Doktorlar ve uzmanlar uzun zamandır dolaylı travmayı ve bundan etkilenenleri, özellikle de vakalarla ve hastalarla yakından ilgilenen askerleri, gazetecileri ve psikoterapistleri incelemeye odaklanmışlardır. Ancak, hızlı iletişim çağında ve özellikle sosyal medya platformları nedeniyle, dolaylı travma konusundaki tartışmalar giderek artan bir şekilde, cep telefonlarındaki içeriklere göz atmak için önemli miktarda zaman harcayan izleyici veya alıcıya odaklanmıştır.
Bunun temel nedeni, bu içeriğin kontrol edilememesi veya yönetilememesidir. Bir kullanıcı belirli bir materyali atlamaya karar verse bile, bu içerik farklı bir biçimde veya başka bir hesaptan hızla yeniden ortaya çıkmaktadır. Sonuç olarak, İsrail'in ölüm makinesinin çeşitli platformlardaki yüzlerce hesaptan sürekli akışının büyük hacmi nedeniyle, korkunç sahneler, bunlardan kaçınmak isteseler bile, kaçınılmaz olarak izleyicinin yolunu buluyor.
Bu kısmen devam eden vahşetten ve bol miktarda kan ve ceset içeren grafik içeriğin ezici mevcudiyetinden kaynaklanıyor. Dolayısıyla olumsuz haberlere maruz kalmak, travmatik olaylara doğrudan maruz kalmasalar bile insanları etkileyen bir “dolaylı travma” kaynağı haline gelmiştir.
Aktif savunuculuğa geçiş
Tüm bunlar önemli bir sonuca götürüyor: çatışmanın gerçekleri hakkında farkındalık yaratmaktan, adil anlatıyı yaymaktan ve yalan ve çarpıtılmış hikayelerle mücadele etmekten, gerçek dünyada eylem, değişim ve etki yaratan etkili ve aktif savunuculuğa geçme gerekliliği.
Dolayısıyla, sosyal, popüler ve yasal aktivizm, sanal dünyanın sunduklarını tamamlayan bir yol olarak önem kazanmakta ve nihayetinde Batı toplumlarında öğrenciler veya dışlanmışlar arasında görüldüğü gibi protestolara ve gösterilere doğrudan katılarak ahlaki görevini yerine getiren küresel bir topluluk yaratmaktadır. Bu gruplar, çeşitli nedenlerden dolayı, doğal sorumluluk duygularıyla, baskı uygulamak ya da herhangi bir şekilde etki yaratmak için harekete geçmeyi gerekli bulmuşlardır. Bu Filistin yanlısı aktivizm sanal dünyanın sağladığı bilgiye dayandığından, uzmanlaşma, belgeleme, koordinasyon ve entegrasyon olanakları göz önünde bulundurulduğunda daha organize ve siyasi yönelimli gruplar yaratma potansiyeline sahiptir.

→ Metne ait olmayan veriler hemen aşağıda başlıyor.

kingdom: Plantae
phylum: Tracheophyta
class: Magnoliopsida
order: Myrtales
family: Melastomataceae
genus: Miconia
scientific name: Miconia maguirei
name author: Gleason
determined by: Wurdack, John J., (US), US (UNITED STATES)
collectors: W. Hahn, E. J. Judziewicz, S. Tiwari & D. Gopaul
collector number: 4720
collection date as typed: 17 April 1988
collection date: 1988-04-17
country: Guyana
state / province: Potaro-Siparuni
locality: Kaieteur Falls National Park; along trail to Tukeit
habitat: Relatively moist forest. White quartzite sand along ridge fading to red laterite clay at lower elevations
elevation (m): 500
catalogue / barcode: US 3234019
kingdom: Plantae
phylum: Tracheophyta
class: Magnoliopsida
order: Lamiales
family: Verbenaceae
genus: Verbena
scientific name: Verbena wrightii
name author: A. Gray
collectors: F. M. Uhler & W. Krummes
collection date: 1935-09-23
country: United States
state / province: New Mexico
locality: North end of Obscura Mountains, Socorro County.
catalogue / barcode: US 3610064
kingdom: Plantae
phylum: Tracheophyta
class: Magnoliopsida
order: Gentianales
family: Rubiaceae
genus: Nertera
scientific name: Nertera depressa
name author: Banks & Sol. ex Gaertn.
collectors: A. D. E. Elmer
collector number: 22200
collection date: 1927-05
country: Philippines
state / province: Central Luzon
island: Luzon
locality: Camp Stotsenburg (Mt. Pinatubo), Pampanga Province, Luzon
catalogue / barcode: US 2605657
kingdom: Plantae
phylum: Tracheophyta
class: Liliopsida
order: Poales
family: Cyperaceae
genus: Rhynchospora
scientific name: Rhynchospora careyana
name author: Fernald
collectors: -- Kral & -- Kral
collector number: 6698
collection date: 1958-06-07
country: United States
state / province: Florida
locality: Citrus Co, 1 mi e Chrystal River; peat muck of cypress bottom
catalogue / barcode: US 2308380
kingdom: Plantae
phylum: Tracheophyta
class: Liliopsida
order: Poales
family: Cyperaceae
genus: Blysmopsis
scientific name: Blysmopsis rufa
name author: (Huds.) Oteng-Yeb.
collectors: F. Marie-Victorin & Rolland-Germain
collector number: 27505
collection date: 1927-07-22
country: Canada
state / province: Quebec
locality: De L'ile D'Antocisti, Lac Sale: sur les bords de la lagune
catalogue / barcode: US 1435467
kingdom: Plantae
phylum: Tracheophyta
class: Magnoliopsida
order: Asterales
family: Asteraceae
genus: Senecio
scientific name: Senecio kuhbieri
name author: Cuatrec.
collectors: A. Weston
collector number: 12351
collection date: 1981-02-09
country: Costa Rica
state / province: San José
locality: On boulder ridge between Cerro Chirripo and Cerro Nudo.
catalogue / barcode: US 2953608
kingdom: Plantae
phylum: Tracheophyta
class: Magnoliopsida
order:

Sanal dünyanın, Batı sisteminin kendi siyasi çıkarlarına aykırı her türlü faaliyeti bastırmak için kullanabileceği boşluklarla dolu olduğuna şüphe yok. İsrail Başbakanı'nın “Batı medeniyetinin” Gazze'ye ve onu destekleyen direniş güçlerine karşı yürüttüğü savaşta ön saflarda yer aldığı “medeniyetler savaşı” söyleminin yanı sıra, hem geleneksel hem de yeni çatışma yöntem ve tekniklerinin bilinçli ve uyumlu bir direniş sistemine entegre edilmesi gerekmektedir. Bu yapı, sanal empatinin yol açabileceği uyuşukluğu absorbe etmek ve bunu sadece ifade etmekle kalmayıp aynı zamanda gerçek dünyada eylem ve etkiye yol açan gerçek bir uyanışa dönüştürmek için sistematik olarak hareket etmelidir.
Modern teknolojileri kullanarak saha çalışmasını yönlendirmek ve etkinleştirmek konusunda elitlerin rolü burada yatmaktadır. Siyasi gerçeklikler çevrimiçi değil, sahada şekillenir; ancak sanal ortam duygu, inanç ve kanaat oluşturmak ve bunları gerçekler ve kanıtlar aracılığıyla teyit etmek için son derece önemlidir. Sanal dünyadan gerçek dünyaya geçiş, empatiyi eyleme dönüştürmek için gereklidir ve Filistin büyük ölçüde eylemi hak eder.